Forum Discussion
12 Replies
- Altera_Forum
Honored Contributor
A valid or done bit is only meaningful for sequentially operating units. The said FP MegaFunctions are fully pipelined, emitting a new result every clock cycle. The input data must be valid only for one clock cycle, you have to know the pipeline delay, however.
- Altera_Forum
Honored Contributor
its quite easy just to store a valid bit in parrallel to the floating point units if you need it for other modules.
- Altera_Forum
Honored Contributor
It would have been smart thinking from the Altera guys if they had provisioned the 'valid' pipeline inside the building block. It would make for a much cleaner design as we don't have to add the glue logic mentioned by Tricky.
While we at it: can we have a separate clock enable for every stage too? I have a dataflow based development environment, but because all of Altera's building blocks use a global clock enable I'll be stuck when I would need more advanced functionality (or with a pipeline greater than 1). - Altera_Forum
Honored Contributor
Could anyone give a small code example to show what the glue logic about the parallel bit is being talked about?
- Altera_Forum
Honored Contributor
The "parallel" valid bit chain is simply a shift register (respectively a number of cascaded D-FFs), the delay (number of stages) is equal to the pipeline delay of the respective IP block.
I aggree, that Altera could have added it as an option, but as mentioned above, it won't be of any use in the standard application, where a continous data stream is fed to the IP. - Altera_Forum
Honored Contributor
So what I understand:
1-Instantiate IP in module 2-Also make a shift register to implement the latency delay of your IP 3-The shift register holds a '1' for the 'valid' bit which gets successively gets shifted and is finally given as output. Right? Also what is the buffer capacity of the IPs, if I keep giving new data in every clock cycle, how long before I have to stall the input data before the IP starts giving wrong outputs? - Altera_Forum
Honored Contributor
If the design is fully pipelined there's no buffer.
it can process a new input for every clock cycle. After an initial delay, the IP provides an output for every clock cycle. - Altera_Forum
Honored Contributor
But there are two different delays for an IP:
The delay between first input and output and the delay between subsequent outputs assuming inputs are being given every clock cycle. For example for the exponential core, there is a latency delay of 17 clock cycles between the first input and output but subsequent outputs appear at intervals of 6 clock cycles(not every next clock cycle) assuming new input data is being given at every clock cycle.
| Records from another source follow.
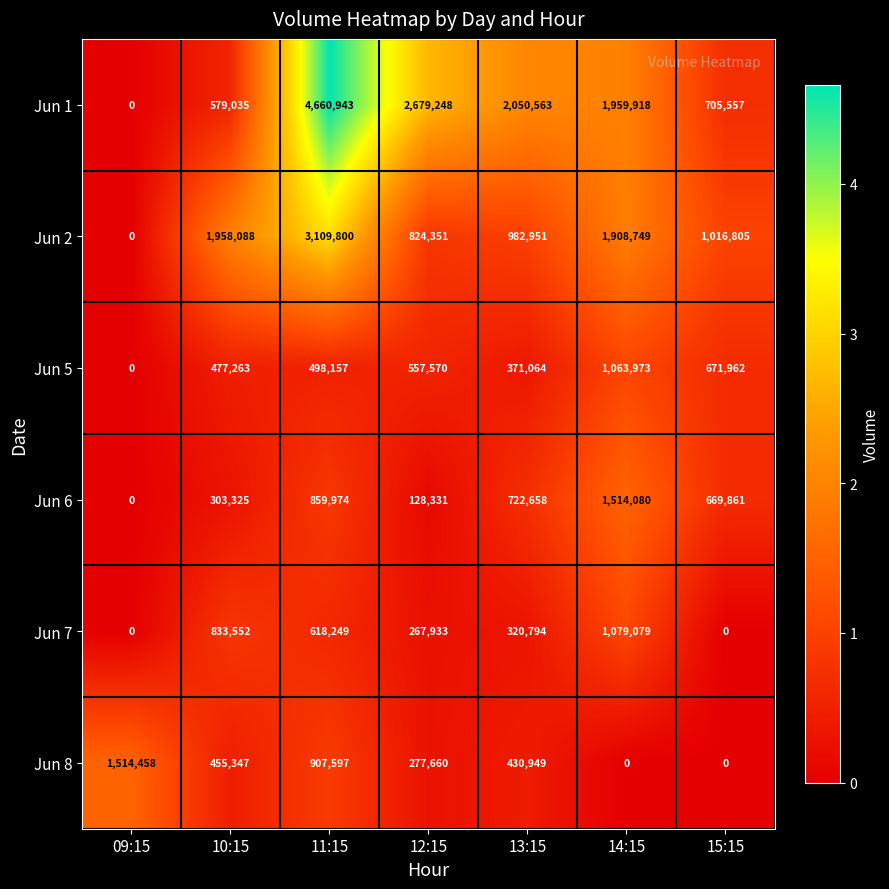

At how many categories does at least one series exceed 1620711?

5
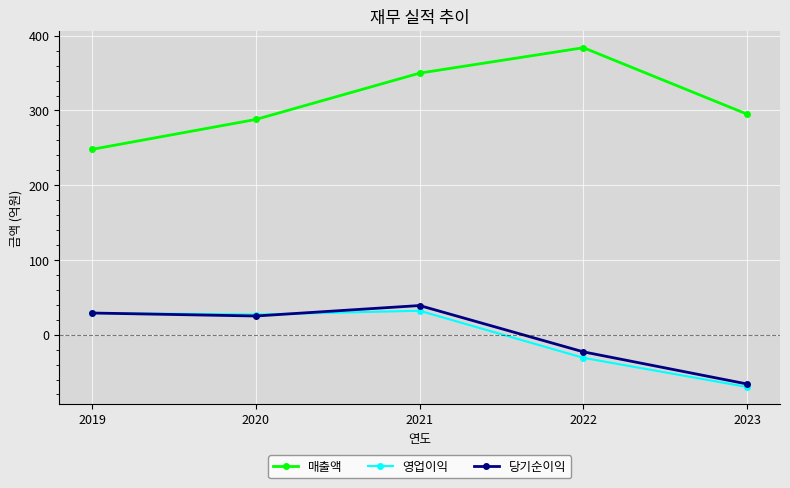

True or false: 매출액 has a value of 104 at 2021.

False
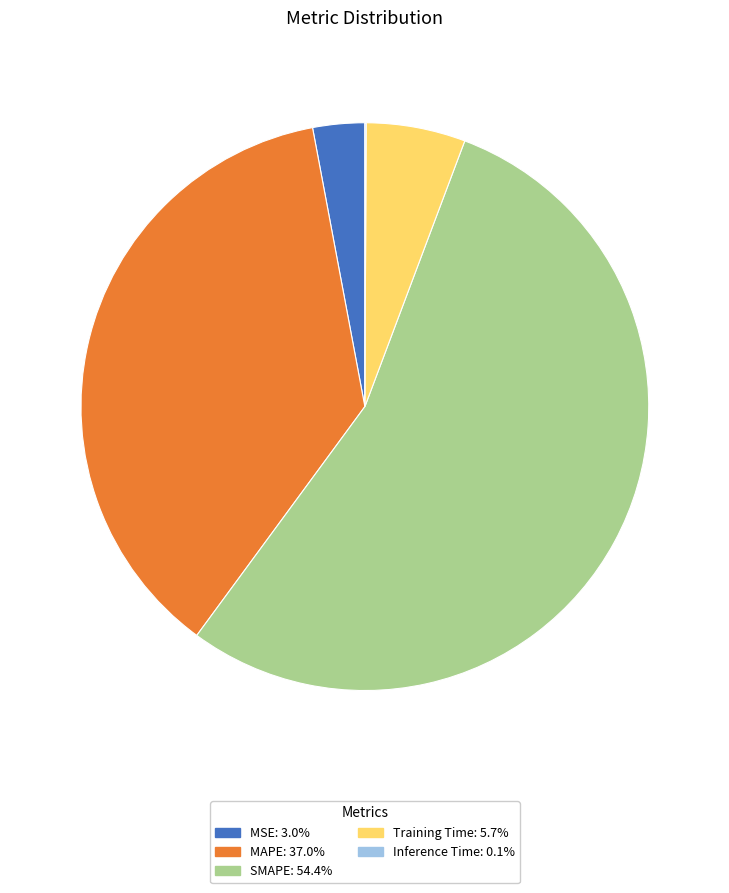

Is there any slice that represents more than half of the pie?

Yes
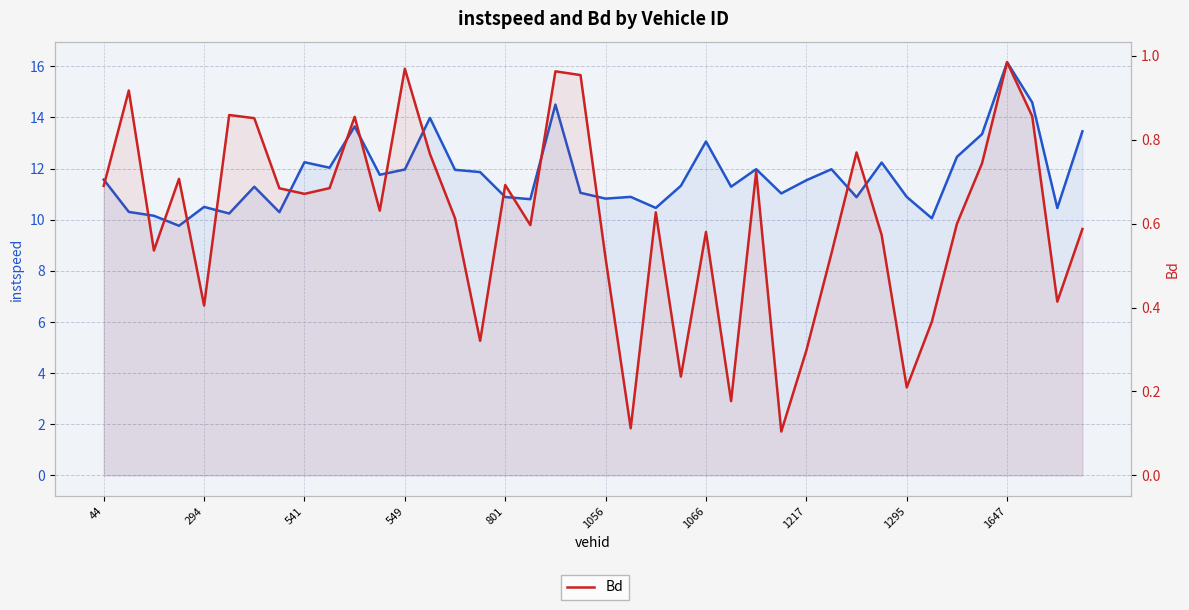

What is the difference between the maximum and minimum values in the Bd series?

0.9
Hence I was thinking that there will be a point where probably the buffer or whatever the mechanism inside the IP is, will be overflown by the input data. Am I correct in my understanding? Thanks. - Altera_Forum
Honored Contributor
Can you tell me where did you read the 6 cycles delays between the subsequent inputs and the results?
I'm trying to read the "Floating-Point Megafunctions User Guide" and still found nothing. Thx - Altera_Forum
Honored Contributor
I assumed the same myself after reading the IP documentation. (Page-35 of floating point megafunctions userguide gives the detail for floating exponential IP). But after instantiating the IP and running testbench on the code, I found that initially it takes 17 clock cycles to produce the output and thereafter it takes only 6 clock cycles. Try it. Just instantiate the IP and run a testbench which constantly supplies input data. Let me know what you find.